Documentation Functions
We also introduce two new functions that should be used for document management purposes. Function attachDocument adds a reference pointing to an off-chain document, with specified name, URI and contents hash. The hashing algorithm is not specified within this standard, but the resulting hash must not be longer than 32 bytes. Function lookupDocument gets the referenced document by its name.
It is not required to use documentation functions, they are optional and provided as a part of a legal framework.
It is required that if attachDocument function has been used, the document reference must have a unique name, overwriting the references under same name is not allowed. All implementations must check if the reference under the given name is already existing.
Rationale
This EIP targets both ERC-20 and ERC-777 based tokens, although the most emphasis is given to ERC-20 due to its widespread adoption. However, this extension is designed to be compatible with the forthcoming ERC-777 standard, as well.

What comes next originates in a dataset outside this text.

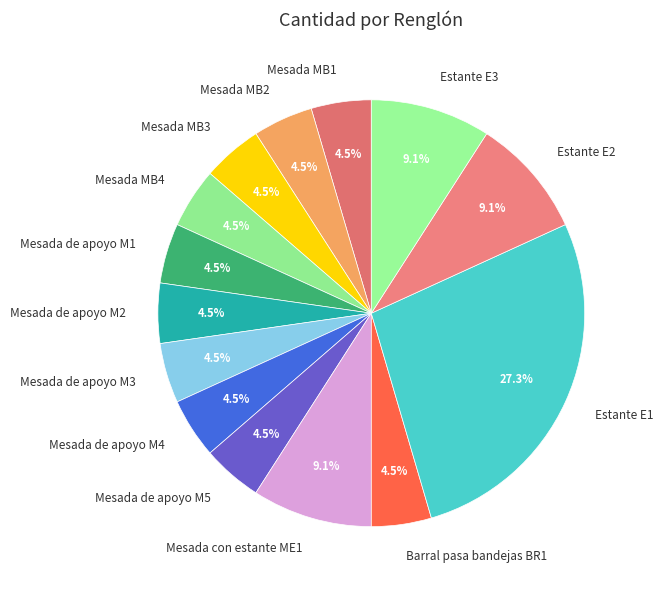

How many slices are in this pie chart?

14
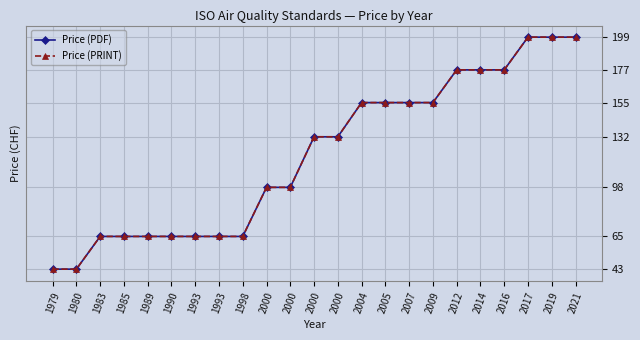

Is this an area chart (filled region under the line)?

No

All checking functions are named with prefixes check since they return check status code, not booleans, because that is important to facilitate the debugging and tracing process. It is responsibility of the issuer to implement the logic that will handle the return codes appropriately. Some handlers will simply throw errors, other handlers would log information for future process mining. More rationale for status codes can be seen in ERC-1066.
We require two different transfer validation functions: checkTransferAllowed and checkTransferFromAllowed since the corresponding transfer and transferFrom are usually called in different contexts. Some token standards such as ERC-1450 explicitly disallow use of transfer, while allowing only transferFrom. There might be also different complex scenarios, where transfer and transferFrom should be treated differently. ERC-777 is relying on its own send for transferring tokens, so it is reasonable to switch between checker functions based on its call context. We decided to omit the checkApprove function since it would be used in exactly the same context as checkTransferFromAllowed. In many cases it is required not only regulate securities transfers, but also restrict burn and mint operations, and additional checker functions have been added for that.
The documentation functions that we propose here are a must-have tool to create dual-bindings with off-chain legal documents, a great example of this can be seen in Neufund’s Employee Incentive Options Plan legal framework that implements full legal enforceability: the smart contract refers to printed ESOP Terms & Conditions Document, which itself refers back to smart contract. This is becoming a widely adopted practice even in cases where there are no legal requirements to reference the documents within the security token. However they’re almost always required, and it’s a good way to attach useful documentation of various types.
Backwards Compatibility
This EIP is fully backwards compatible as its implementation extends the functionality of ERC-20 and ERC-777 tokens.